V-2nd. Under the Street

Scott Drake sdrake at sfu.ca
Sun Jun 27 15:05:07 CDT 2010


sure metaphor for the unconscious...but the sewer is also a material place that allows for and sustains the appearance of the urban street.  keeps the shit out, no?  if benny's descending into anything it is not simply his own individual unconscious, but the city's, which has a material form.  I mean benny actually goes down there it isn't fantasy in the novel, right?  the gators are tied into an economic order, bought first of all by kids from Macy's.  they are both the product of capitalism and its consumer because they inevitably feed on themselves (if the product becomes the waste--"Some had turned cannibal").  their required management by the Department sets up a kind of bureaucracy tasked with keeping the real effects of capitalist production ("or had fled in terror") from reaching the Street at the same time as it keeps "undesirables" (unemployed) visibly off the street?

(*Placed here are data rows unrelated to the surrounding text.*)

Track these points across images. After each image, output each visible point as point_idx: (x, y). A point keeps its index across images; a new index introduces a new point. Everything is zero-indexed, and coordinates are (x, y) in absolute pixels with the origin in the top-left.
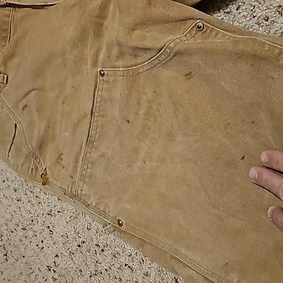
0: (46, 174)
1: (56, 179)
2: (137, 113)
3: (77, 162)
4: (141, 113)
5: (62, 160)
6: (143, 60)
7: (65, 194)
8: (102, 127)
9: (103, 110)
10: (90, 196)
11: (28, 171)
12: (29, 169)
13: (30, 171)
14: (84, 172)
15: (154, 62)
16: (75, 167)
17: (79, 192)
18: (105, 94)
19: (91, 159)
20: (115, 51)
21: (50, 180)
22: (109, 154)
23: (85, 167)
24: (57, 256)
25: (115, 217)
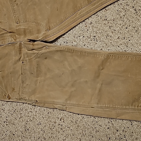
0: (9, 96)
1: (13, 96)
2: (34, 71)
3: (20, 89)
4: (35, 71)
5: (15, 90)
6: (33, 57)
7: (17, 100)
8: (26, 77)
9: (25, 72)
10: (26, 97)
11: (2, 97)
12: (2, 96)
13: (3, 97)
14: (23, 91)
15: (36, 57)
16: (20, 90)
17: (22, 97)
18: (24, 68)
19: (24, 87)
20: (26, 56)
21: (11, 97)
22: (29, 84)
23: (23, 89)
24: (7, 117)
25: (35, 100)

----- Original Message -----
From: "Mark Kohut" <markekohut at yahoo.com>
To: "pynchon -l" <pynchon-l at waste.org>
Sent: Sunday, June 27, 2010 6:06:29 AM GMT -08:00 US/Canada Pacific
Subject: V-2nd. Under the Street

Benny, who can never be at home on the Street, can perhaps hunt alligators under it. Metaphor for
the unconscious, the descent into-----Cf. Joe Campbell sez Grant of the Companion--- the psychic underbelly, the preterite feelings, so to speak? Or, as 
Tony Tanner adds....a parody of the Jungian descent into the dangerous, dream, fantasy underworld of the mind?   Where the artist must go.

Jump in w responses...the sewer is fine. 

Alligators are only native to America and China....but sometimes a baby alligator is just a wild creature that gets into sewers.